Nobody Gets “Fired” Anymore

In a workshop this last week, we were hearing from the many participants who were recently “released” from their jobs.  The terms for being “let go” became themselves the center of attention as we moved around the room.  It seems no one just plain gets “fired” anymore in this politically correct work environment.

In 1980 a person got “fired.”  By 1985 it was “laid off.”  In 1990 it became “downsized.”  Now a person can be “rightsized,” “ restructured,” “ reorganized,” “reengineered” or “put in the mobility pool.”  I hear that many people are being freed up to “pursue other opportunities.”  In this computer age, some people are being “uninstalled” and receiving their termination notices via e-mail.   I’m continually amazed at the fancy words for getting people in the front door and the euphemisms for sending people out the back door continue to grow in creativity as well. 

Is it surprising that morale is often low for the remaining employees who realize that their workload has tripled, their salary has remained the same, and they are the “lucky” ones to still be around after all the smart ones took the “buy-out” package and immediately got better jobs elsewhere?  Now we have to redefine “lucky.”

I asked our readers to submit terms they have encountered:   Here are just a few of the best:

  • Released to the market place to better achieve your goals
  • My husband and I work for a ministry. Last week we were told to “transfer” somewhere else. Of course they didn’t give us anywhere to go either. In other words, we don’t need you anymore after 20 years of service. The reason “It will help your spiritual growth”. Whatever that means!
  • My former company used the term “impacted”. I was told that my position had been “impacted”.
  • My sister was told about the poor economic conditions and the downturn in tourism.  She was informed she was NOT being terminated or laid off. However, her supervisor informed her that her scheduled work hours “were being reduced to zero”. WHEW! At least she wasn’t laid off!
  • My company calls it Evolving. A person is not fired, they are evolved. That means put on a new opportunity which the company thinks there is no chance of winning. Then when the contract is not won, the person has to leave because the business just was not there to support them.

WHAT YOU WILL DO →
Set down word for word the stretch of the piece on euphemisms for firing that begins at the words "Is it surprising" and stops after "Whatever that means!".

(Saved data entries)
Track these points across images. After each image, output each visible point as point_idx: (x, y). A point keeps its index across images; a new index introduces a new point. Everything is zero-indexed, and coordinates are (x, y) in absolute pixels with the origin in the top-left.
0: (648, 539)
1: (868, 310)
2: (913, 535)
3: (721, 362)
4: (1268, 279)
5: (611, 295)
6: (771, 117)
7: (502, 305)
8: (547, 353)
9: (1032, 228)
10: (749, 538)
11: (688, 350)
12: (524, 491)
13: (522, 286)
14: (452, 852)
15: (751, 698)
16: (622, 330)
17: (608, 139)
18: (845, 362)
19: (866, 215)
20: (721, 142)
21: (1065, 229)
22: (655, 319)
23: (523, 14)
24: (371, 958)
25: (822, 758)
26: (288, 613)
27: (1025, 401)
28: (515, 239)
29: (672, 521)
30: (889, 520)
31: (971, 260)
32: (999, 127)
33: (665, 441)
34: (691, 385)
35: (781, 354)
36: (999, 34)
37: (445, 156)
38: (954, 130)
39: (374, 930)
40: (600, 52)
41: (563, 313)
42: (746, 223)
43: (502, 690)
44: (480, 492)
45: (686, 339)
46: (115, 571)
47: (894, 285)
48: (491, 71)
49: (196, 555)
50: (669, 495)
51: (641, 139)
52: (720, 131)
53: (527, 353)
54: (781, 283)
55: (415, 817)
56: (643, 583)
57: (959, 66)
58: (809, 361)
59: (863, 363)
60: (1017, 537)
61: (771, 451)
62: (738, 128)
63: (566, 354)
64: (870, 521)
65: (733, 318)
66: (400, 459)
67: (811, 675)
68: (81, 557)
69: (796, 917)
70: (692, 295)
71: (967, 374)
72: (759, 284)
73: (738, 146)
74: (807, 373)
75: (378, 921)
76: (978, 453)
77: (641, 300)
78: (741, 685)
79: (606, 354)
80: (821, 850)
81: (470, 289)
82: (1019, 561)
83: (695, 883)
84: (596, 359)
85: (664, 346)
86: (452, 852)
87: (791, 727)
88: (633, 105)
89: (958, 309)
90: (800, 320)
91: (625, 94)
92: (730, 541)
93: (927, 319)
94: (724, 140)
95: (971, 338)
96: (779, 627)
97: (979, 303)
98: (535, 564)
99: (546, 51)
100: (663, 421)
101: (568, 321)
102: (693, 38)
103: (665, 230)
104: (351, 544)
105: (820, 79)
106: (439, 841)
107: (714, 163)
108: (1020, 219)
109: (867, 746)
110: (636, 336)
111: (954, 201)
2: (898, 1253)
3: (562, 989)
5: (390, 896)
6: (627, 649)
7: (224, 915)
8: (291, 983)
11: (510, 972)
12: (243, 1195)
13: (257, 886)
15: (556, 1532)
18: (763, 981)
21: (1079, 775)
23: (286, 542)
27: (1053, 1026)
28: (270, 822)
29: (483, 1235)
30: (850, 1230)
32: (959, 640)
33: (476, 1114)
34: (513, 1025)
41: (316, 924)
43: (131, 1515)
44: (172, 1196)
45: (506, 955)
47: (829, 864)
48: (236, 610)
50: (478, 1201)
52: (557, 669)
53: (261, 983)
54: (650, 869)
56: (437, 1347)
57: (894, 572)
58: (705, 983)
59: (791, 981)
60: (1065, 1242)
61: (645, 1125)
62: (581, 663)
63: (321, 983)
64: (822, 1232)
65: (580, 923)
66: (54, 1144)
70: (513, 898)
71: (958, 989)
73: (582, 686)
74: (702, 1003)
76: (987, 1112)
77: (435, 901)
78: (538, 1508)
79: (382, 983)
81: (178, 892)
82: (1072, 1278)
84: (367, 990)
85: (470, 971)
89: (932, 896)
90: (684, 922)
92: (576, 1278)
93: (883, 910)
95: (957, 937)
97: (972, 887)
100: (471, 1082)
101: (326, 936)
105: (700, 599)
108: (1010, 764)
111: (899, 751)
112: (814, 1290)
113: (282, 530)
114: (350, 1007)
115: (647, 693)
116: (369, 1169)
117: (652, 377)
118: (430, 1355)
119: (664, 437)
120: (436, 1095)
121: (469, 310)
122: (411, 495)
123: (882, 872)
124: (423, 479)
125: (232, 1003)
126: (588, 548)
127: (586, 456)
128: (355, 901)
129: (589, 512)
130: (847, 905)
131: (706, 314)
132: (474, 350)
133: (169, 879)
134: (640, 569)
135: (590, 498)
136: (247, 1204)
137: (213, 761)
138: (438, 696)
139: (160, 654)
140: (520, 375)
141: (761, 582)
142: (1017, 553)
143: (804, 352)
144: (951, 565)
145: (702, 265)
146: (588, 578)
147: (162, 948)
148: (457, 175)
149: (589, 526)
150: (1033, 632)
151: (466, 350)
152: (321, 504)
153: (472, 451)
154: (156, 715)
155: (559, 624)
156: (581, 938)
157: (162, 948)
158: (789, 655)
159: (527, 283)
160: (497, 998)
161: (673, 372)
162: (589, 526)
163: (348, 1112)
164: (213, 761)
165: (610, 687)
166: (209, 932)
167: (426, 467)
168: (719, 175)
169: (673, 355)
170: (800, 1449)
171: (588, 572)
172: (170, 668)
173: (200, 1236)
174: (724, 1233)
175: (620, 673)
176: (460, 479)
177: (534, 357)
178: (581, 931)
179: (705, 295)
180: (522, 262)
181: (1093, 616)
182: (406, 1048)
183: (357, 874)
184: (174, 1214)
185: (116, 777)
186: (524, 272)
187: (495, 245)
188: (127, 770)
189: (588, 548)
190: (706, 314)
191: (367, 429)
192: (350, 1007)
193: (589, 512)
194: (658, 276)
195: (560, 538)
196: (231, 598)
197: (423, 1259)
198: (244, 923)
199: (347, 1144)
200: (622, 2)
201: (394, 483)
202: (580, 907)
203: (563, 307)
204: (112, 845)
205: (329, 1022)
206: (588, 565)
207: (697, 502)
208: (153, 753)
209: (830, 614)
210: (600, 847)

PROBLEM SOLUTION →
Is it surprising that morale is often low for the remaining employees who realize that their workload has tripled, their salary has remained the same, and they are the “lucky” ones to still be around after all the smart ones took the “buy-out” package and immediately got better jobs elsewhere?  Now we have to redefine “lucky.”

I asked our readers to submit terms they have encountered:   Here are just a few of the best:

  • Released to the market place to better achieve your goals
  • My husband and I work for a ministry. Last week we were told to “transfer” somewhere else. Of course they didn’t give us anywhere to go either. In other words, we don’t need you anymore after 20 years of service. The reason “It will help your spiritual growth”. Whatever that means!